ACTIVITY 1:
Reproduce a section of the brewery-names thread word for word, beginning at the words "I used to design" and stopping after the words "for 'Geoff Boycott'.".
ACTIVITY 2:
Answer these questions from the brewery-names thread:
(a) What did Pumpy design?
(b) Under what name did Sean's group want to open a brewpub in S.W England?
(c) According to normell, how far is Winter's Flat from the original Fitzgerald Bros brewery?

QUOTED PASSAGE:
————

My nick name is Batz  

Batz


----------



## bindi (5/8/06)

The "Pussers Tavern and Brewery" because of the Naval theme and memorabilia, also called the Pussers piss bar or 'Wets'.


----------



## Pumpy (5/8/06)

I used to design sports footwear and people used to call them 'Pumps' (I once made a pair of Boxing boots for 'Muhammed Ali 'and Cricket boots for 'Geoff Boycott'.

Pumpy


----------



## Coodgee (5/8/06)

Doghouse brewery - I brew under my house, which is where my girlfriend sends me when I'm drinking with my mates and she wants some peace. - She's sending me to the doghouse.


----------



## Sean (5/8/06)

A group of us wanted to open a brewpub in S.W England under the name Avalon Brewery (Authurian legends were another common interest), but never had the finances - in the meantime the names were applied to my homebrews, some of which were intended to be protypes for the pubs beers (particularly Lyonesse).


----------



## warrenlw63 (5/8/06)

The "Craphaus"

If you've ever seen my garage the name speaks for itself... mmmm.... rotting weatherboards and leaky asbestos roof. (Warren stifles a cough) :lol: 

It doesn't get any better than that. :beerbang: 

Warren -


----------



## normell (5/8/06)

The part of Castlemaine that I live in is Winter's Flat, no more than 300 meters from the original Fitzgerald Bros brewery, now known as Castlemaine XXXX.
So Winter's Flat still makes beer, but a better beer in my opinion  

Normell


----------



## Kerrs Rd Brewery (5/8/06)

Gold Star for figuring out what my original & creative mind was inspired by...


----------



## bigfridge (5/8/06)

Not an official name (I am just not into such things), but I have been known to refer to my gear as the Lazy Man's Brewery because .... well, I am such a lazy bloke.

————

SOURCE MATERIAL:
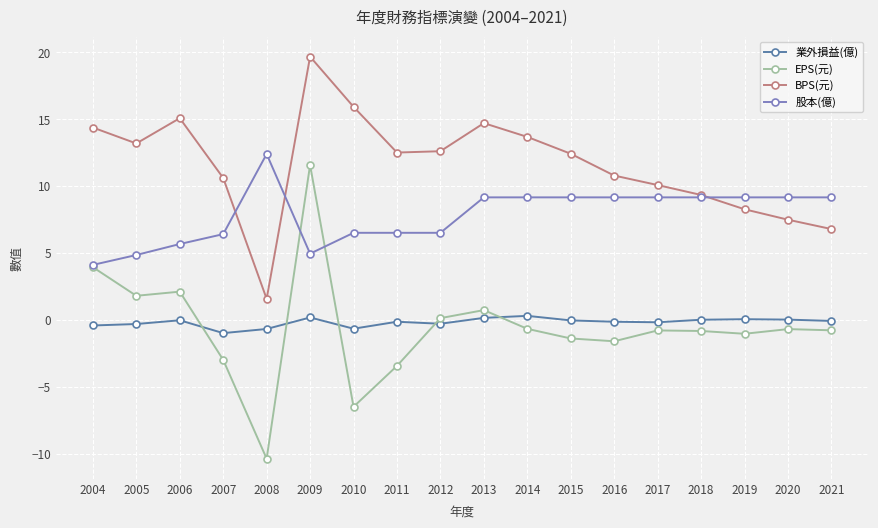

What is the difference between the EPS(元) values at 2021 and 2013?

1.5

————

EXERCISE ANSWER 1:
I used to design sports footwear and people used to call them 'Pumps' (I once made a pair of Boxing boots for 'Muhammed Ali 'and Cricket boots for 'Geoff Boycott'.

EXERCISE ANSWER 2:
(a) Sports footwear.
(b) Avalon Brewery.
(c) No more than 300 meters.